Data is then split into paragraphs, sentences and tokens automatically, while the corpus is read. 

In [2]:
# Extract file ids, paragraphs, sentences and words from the corpus
print(f'Files: {corpus.fileids()}\n')

paragraphs = corpus.paras()
print(f'Total paragraphs: {len(corpus.paras())}\n')

sentences = corpus.sents()
print(f'Total sentences: {len(sentences)}\n')
print(f'The first sentence: {sentences[0]}\n')

print(f'Words: {corpus.words()}')


Files: ['data.txt']

Total paragraphs: 5

Total sentences: 9

The first sentence: ['You', "'", 'll', 'learn', 'NLP', '.']

Words: ['You', "'", 'll', 'learn', 'NLP', '.', 'NLTK', 'is', ...]


## Analyze the Corpus

The NLTK library provides a number of functions to analyze the distributions and aggregates for data in the corpus.

In [3]:
#Find the frequency distribution of words in the corpus
course_freq_dist=nltk.FreqDist(corpus.words())

#Print most commonly used words
print("Top 10 words in the corpus : ", course_freq_dist.most_common(10))

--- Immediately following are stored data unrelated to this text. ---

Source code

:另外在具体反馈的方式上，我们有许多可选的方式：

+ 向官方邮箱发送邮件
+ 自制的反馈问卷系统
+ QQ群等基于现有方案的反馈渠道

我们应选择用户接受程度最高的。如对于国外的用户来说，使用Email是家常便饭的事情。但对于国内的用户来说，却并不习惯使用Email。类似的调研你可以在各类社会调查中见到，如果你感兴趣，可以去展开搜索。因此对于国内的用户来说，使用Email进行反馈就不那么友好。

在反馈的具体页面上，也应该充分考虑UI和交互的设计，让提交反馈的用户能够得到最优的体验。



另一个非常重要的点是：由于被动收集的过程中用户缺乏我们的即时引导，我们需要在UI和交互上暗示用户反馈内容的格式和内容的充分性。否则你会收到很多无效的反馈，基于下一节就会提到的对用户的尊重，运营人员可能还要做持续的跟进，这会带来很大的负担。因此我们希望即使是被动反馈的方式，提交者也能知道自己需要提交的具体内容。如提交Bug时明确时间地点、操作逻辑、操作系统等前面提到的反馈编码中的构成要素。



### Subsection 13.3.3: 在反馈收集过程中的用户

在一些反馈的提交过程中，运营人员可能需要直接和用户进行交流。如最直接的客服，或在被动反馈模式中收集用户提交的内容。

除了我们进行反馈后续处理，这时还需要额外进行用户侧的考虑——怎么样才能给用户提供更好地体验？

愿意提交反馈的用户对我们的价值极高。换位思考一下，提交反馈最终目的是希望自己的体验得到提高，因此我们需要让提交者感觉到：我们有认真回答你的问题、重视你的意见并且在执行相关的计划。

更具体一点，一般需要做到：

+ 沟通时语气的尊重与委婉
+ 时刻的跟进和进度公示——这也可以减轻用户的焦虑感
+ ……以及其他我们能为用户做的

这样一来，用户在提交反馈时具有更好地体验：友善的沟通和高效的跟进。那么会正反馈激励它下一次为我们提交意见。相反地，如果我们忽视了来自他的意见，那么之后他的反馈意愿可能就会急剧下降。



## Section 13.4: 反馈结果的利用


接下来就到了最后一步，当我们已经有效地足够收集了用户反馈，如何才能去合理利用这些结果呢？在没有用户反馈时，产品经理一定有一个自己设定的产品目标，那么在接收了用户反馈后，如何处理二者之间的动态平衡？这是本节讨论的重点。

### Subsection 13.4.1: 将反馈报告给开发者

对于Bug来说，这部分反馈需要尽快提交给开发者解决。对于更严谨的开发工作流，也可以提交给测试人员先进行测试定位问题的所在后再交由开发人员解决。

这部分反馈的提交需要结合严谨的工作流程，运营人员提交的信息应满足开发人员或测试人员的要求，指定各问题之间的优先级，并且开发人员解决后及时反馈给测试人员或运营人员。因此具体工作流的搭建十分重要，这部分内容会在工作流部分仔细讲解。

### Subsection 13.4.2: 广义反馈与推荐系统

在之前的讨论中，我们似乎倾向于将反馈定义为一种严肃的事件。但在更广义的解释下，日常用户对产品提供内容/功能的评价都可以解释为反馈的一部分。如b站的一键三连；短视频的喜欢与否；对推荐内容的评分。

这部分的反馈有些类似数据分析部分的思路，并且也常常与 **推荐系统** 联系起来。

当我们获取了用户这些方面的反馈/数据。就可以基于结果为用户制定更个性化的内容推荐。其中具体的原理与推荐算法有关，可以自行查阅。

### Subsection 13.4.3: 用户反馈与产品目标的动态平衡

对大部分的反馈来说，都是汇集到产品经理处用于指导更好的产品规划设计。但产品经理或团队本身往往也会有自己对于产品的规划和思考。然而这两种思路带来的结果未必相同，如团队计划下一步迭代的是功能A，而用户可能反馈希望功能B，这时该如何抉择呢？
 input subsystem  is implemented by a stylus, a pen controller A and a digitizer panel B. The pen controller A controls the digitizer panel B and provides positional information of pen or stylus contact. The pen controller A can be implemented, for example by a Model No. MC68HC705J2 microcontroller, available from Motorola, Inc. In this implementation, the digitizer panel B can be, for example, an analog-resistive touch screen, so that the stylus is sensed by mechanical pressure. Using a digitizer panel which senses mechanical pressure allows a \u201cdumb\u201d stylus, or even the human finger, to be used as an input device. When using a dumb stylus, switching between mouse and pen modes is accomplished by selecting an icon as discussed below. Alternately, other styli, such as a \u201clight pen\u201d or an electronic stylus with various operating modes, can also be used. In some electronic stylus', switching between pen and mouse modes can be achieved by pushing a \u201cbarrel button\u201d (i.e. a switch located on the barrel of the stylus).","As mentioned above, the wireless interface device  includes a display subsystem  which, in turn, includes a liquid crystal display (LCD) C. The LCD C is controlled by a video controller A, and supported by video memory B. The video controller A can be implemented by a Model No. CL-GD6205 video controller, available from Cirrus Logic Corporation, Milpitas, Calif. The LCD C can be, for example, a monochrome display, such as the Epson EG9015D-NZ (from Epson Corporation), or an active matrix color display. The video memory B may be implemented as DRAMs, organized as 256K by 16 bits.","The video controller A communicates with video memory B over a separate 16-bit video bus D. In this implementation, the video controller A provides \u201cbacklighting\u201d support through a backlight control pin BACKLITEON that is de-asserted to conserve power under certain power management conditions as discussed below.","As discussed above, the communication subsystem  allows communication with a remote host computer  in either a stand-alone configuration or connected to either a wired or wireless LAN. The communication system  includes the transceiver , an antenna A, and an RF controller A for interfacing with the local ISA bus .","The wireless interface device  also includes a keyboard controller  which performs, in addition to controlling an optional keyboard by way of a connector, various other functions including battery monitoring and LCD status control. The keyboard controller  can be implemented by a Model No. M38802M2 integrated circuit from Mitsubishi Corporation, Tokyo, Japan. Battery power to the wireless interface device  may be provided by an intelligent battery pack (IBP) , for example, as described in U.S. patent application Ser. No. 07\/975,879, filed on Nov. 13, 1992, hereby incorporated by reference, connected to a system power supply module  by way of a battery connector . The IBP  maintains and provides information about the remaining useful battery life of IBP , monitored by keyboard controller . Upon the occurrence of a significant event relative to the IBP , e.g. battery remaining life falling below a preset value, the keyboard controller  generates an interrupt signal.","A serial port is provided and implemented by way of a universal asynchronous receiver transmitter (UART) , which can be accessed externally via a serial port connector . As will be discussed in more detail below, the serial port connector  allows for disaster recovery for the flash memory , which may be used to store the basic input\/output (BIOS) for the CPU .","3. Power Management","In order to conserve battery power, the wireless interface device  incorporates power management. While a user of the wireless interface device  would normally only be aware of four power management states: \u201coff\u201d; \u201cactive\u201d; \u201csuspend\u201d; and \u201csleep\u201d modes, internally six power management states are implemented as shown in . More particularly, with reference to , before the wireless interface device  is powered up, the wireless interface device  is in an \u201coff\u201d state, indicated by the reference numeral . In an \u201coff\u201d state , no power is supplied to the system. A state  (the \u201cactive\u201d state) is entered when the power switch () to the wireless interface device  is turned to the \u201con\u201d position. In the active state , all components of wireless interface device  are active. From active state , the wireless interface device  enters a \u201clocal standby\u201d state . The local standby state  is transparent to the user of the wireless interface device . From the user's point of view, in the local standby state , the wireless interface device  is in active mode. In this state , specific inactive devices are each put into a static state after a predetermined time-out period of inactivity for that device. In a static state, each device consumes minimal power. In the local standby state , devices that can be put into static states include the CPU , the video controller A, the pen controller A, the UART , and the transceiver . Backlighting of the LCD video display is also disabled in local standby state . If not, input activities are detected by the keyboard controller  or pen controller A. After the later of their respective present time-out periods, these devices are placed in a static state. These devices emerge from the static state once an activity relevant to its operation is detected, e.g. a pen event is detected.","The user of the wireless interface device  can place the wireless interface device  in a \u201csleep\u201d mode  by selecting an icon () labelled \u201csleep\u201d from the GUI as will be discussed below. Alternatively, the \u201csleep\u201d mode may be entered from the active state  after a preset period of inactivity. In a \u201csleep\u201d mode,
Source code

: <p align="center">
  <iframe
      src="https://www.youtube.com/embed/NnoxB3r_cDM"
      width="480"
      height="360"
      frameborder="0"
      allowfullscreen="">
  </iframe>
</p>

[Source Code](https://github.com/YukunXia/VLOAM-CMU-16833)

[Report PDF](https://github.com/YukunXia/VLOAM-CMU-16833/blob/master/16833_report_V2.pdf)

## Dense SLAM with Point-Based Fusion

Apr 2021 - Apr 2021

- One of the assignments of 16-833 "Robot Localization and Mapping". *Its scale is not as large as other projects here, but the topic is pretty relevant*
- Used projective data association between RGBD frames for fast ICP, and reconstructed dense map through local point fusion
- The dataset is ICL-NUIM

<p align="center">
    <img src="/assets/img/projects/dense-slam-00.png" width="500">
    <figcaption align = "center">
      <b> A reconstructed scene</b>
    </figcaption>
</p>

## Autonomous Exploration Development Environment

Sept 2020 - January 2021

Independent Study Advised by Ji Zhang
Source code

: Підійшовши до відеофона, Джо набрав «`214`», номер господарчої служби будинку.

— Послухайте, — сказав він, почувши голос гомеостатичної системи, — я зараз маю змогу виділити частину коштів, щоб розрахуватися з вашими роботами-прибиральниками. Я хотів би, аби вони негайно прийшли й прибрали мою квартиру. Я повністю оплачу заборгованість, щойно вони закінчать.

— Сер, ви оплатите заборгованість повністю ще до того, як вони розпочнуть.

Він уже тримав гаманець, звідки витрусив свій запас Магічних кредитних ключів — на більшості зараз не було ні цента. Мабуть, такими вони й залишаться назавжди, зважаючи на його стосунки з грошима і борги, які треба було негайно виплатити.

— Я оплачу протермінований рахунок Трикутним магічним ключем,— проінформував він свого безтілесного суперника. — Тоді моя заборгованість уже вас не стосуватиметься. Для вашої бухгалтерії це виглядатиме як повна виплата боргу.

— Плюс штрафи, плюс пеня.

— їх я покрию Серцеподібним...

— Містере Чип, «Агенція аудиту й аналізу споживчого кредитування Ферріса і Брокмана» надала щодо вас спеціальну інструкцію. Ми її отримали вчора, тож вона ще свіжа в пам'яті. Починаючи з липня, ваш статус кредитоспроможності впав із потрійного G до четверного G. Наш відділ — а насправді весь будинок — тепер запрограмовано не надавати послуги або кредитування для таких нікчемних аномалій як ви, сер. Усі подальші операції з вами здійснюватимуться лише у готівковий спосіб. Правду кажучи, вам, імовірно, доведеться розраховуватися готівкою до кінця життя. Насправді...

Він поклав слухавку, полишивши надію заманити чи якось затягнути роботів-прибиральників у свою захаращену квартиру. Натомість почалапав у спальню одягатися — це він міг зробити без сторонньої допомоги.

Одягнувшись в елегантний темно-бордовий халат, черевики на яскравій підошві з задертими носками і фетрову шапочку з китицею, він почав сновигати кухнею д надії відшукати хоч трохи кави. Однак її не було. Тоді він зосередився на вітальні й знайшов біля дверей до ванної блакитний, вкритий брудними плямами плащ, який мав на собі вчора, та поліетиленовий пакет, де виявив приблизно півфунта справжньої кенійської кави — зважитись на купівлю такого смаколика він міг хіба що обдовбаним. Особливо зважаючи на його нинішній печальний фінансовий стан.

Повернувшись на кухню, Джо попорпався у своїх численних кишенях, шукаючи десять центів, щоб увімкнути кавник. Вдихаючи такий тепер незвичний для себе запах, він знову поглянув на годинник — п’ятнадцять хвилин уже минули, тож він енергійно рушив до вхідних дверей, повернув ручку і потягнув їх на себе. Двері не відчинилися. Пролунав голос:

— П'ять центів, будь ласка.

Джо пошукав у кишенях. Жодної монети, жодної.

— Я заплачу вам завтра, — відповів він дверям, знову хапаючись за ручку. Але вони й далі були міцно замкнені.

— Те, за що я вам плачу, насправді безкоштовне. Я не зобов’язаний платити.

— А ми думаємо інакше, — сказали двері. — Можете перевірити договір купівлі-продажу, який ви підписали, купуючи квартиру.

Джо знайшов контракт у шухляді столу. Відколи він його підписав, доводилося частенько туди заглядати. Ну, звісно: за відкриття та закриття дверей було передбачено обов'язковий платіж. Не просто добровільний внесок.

#find the distribution for a specific word
print("\n Distribution for \"Spark\" : ",course_freq_dist.get("Spark"))

Top 10 words in the corpus :  [(',', 27), ('.', 8), ('and', 8), ('for', 7), ('NLTK', 6), ('a', 6), ('to', 6), ('with', 5), ('-', 5), ('is', 4)]

 Distribution for "Spark" :  None